Таким макаром они выполнили грунтовую съёмку в окрестностях Берегового. Это была, конечно, полная туфта, но она полностью соответствовала дурацкому техническому заданию.
В один из самых жарких солнечных дней Никита высадил Захара с Юлей на песчаном берегу, километрах в пяти от лагеря, и уехал проверять сети в соседний залив. Вокруг не было ни души, поэтому они сразу же ощутили себя первобытными людьми – с погонями друг за другом, плясками вокруг костра и дикой животной страстью на горячем песке.
Вечером, накануне своего отъезда, Ираида сварила уху и выставила на стол две бутылки добытого в посёлке болгарского вина. Практиканткой она была бездеятельной, даже ленивой, но расставаться всё равно было грустно. Острая на язык, она не давала зачахнуть их ежевечерним разговорам. Сегодня обсуждали, что в Советском Союзе лучше, чем в Америке. По очереди называли космос, отсутствие безработицы, образование, водку, женщин… Всё было подвергнуто критике беспощадной Ираидой. Когда Игорь неуверенно назвал бесплатную медицину, её передёрнуло.
– Ну… эту песню программа «Время» нам каждый день впаривает… Ты ни разу не лежал в больничном коридоре? А мне приходилось. Но это что! Вот моя старшая сестра в прошлом году рожала, у нас в области, так это тихий ужас. Извините за подробности, но без них будет непонятно. Так вот, её первым делом раздели догола и побрили ржавой бритвой, хотя она при этом орала благим матом. Больше суток почему-то не кормили. Она дала няньке денег и попросила купить ей хоть чего-нибудь поесть. Кровать без простыни, с клеёнкой. Рожала часов десять, врач подходил пару раз, каждый раз щипая няньку за задницу. Страшнее этих родов она ничего в жизни не видела.
– Какие-то страхи ты рассказываешь. Может, это был исключительный случай? – не поверила Юля.
– Не знаю, – призналась Ираида. – Говорю, что сама слышала. Но сильно сомневаюсь, что такое могло бы произойти в Америке.

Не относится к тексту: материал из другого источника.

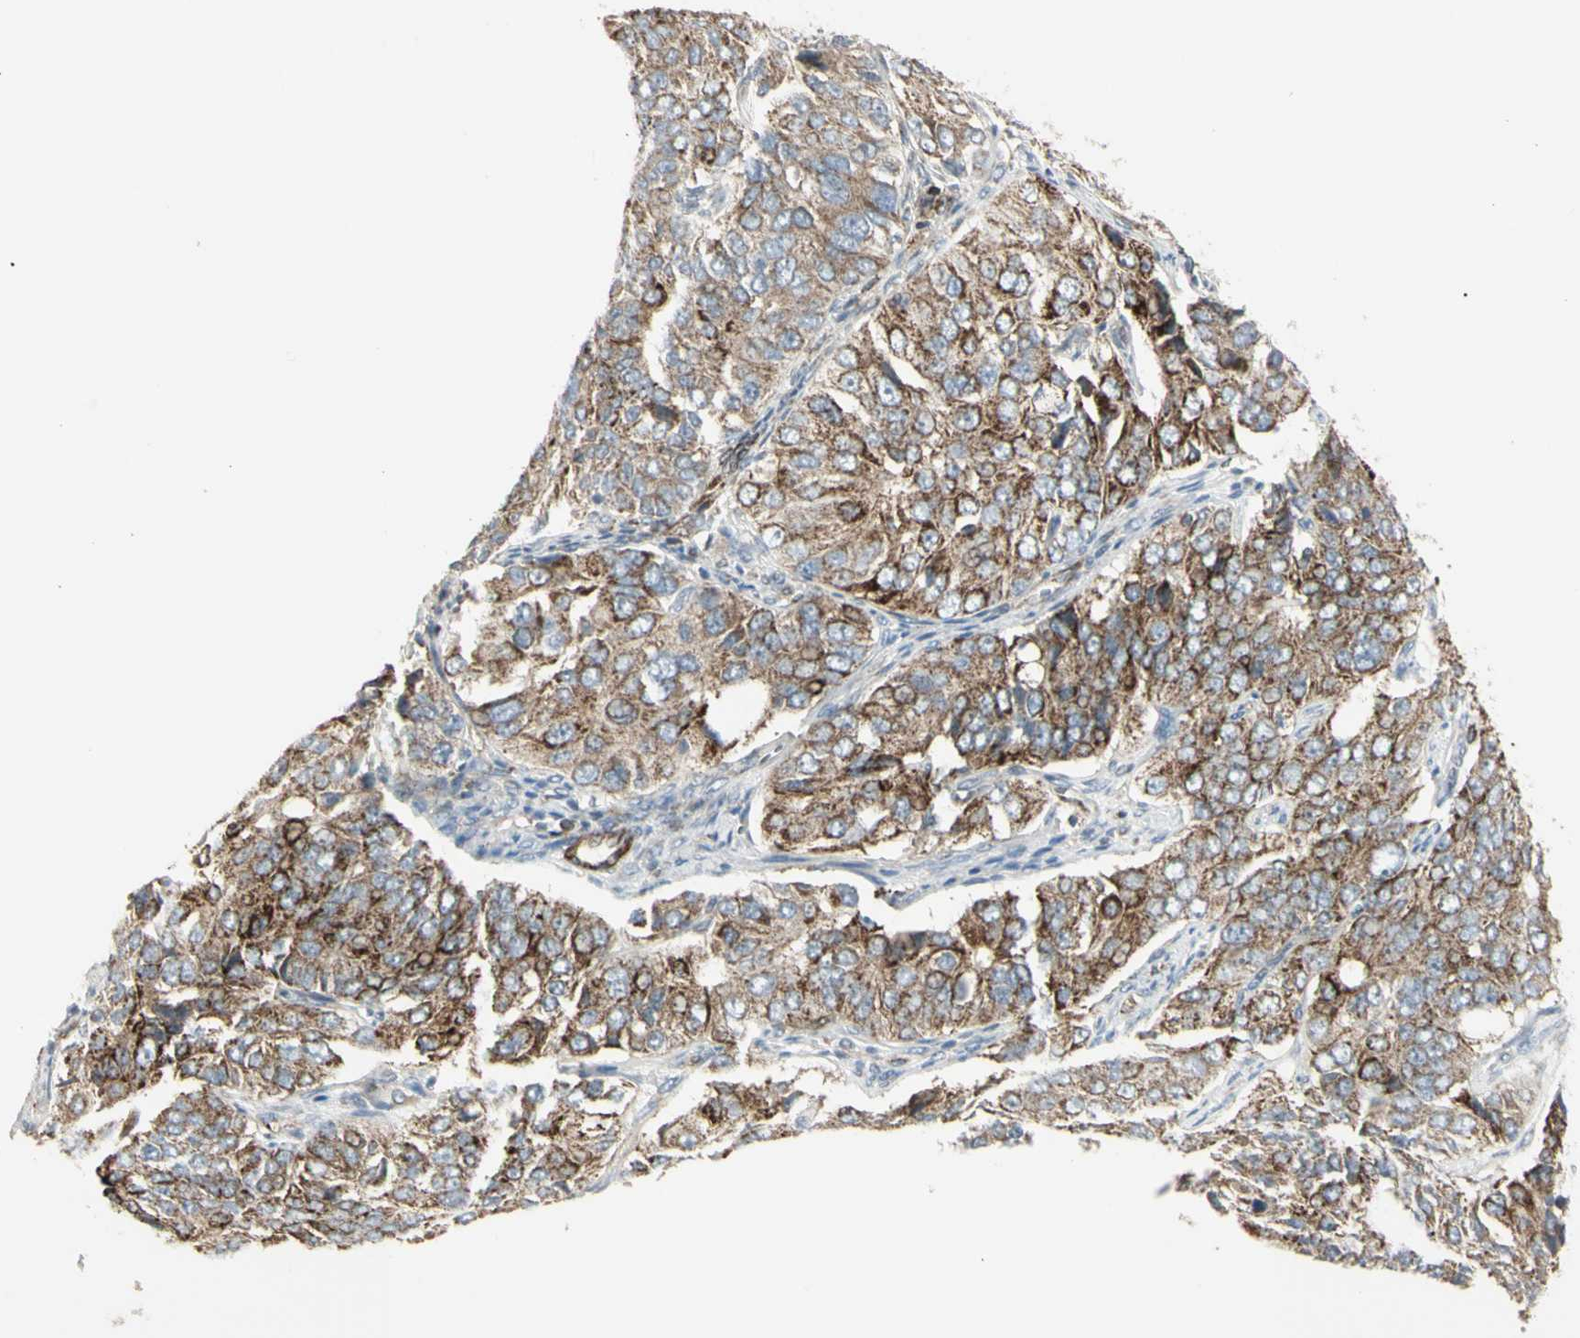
{"staining": {"intensity": "strong", "quantity": ">75%", "location": "cytoplasmic/membranous"}, "tissue": "ovarian cancer", "cell_type": "Tumor cells", "image_type": "cancer", "snomed": [{"axis": "morphology", "description": "Carcinoma, endometroid"}, {"axis": "topography", "description": "Ovary"}], "caption": "Ovarian cancer tissue displays strong cytoplasmic/membranous staining in approximately >75% of tumor cells Nuclei are stained in blue.", "gene": "CYB5R1", "patient": {"sex": "female", "age": 51}}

Была ещё одна причина, по которой Захар жалел об отъезде Ираиды. Он снисходительно относился к её якобы лености. Никакая это не леность, а прагматизм и принципиальность. Зачем студентке-практикантке напрягаться там, где это никак не связано с её практикой? Чему вообще она могла научиться у него, Захара? Варить уху? Мыть посуду? Пользоваться теодолитом? Она с ним работает не хуже профессионального геодезиста. Девушка приехала заниматься делом, а попала в полный бардак, с которым не смог справиться даже такой опытный полевик, как Петрович.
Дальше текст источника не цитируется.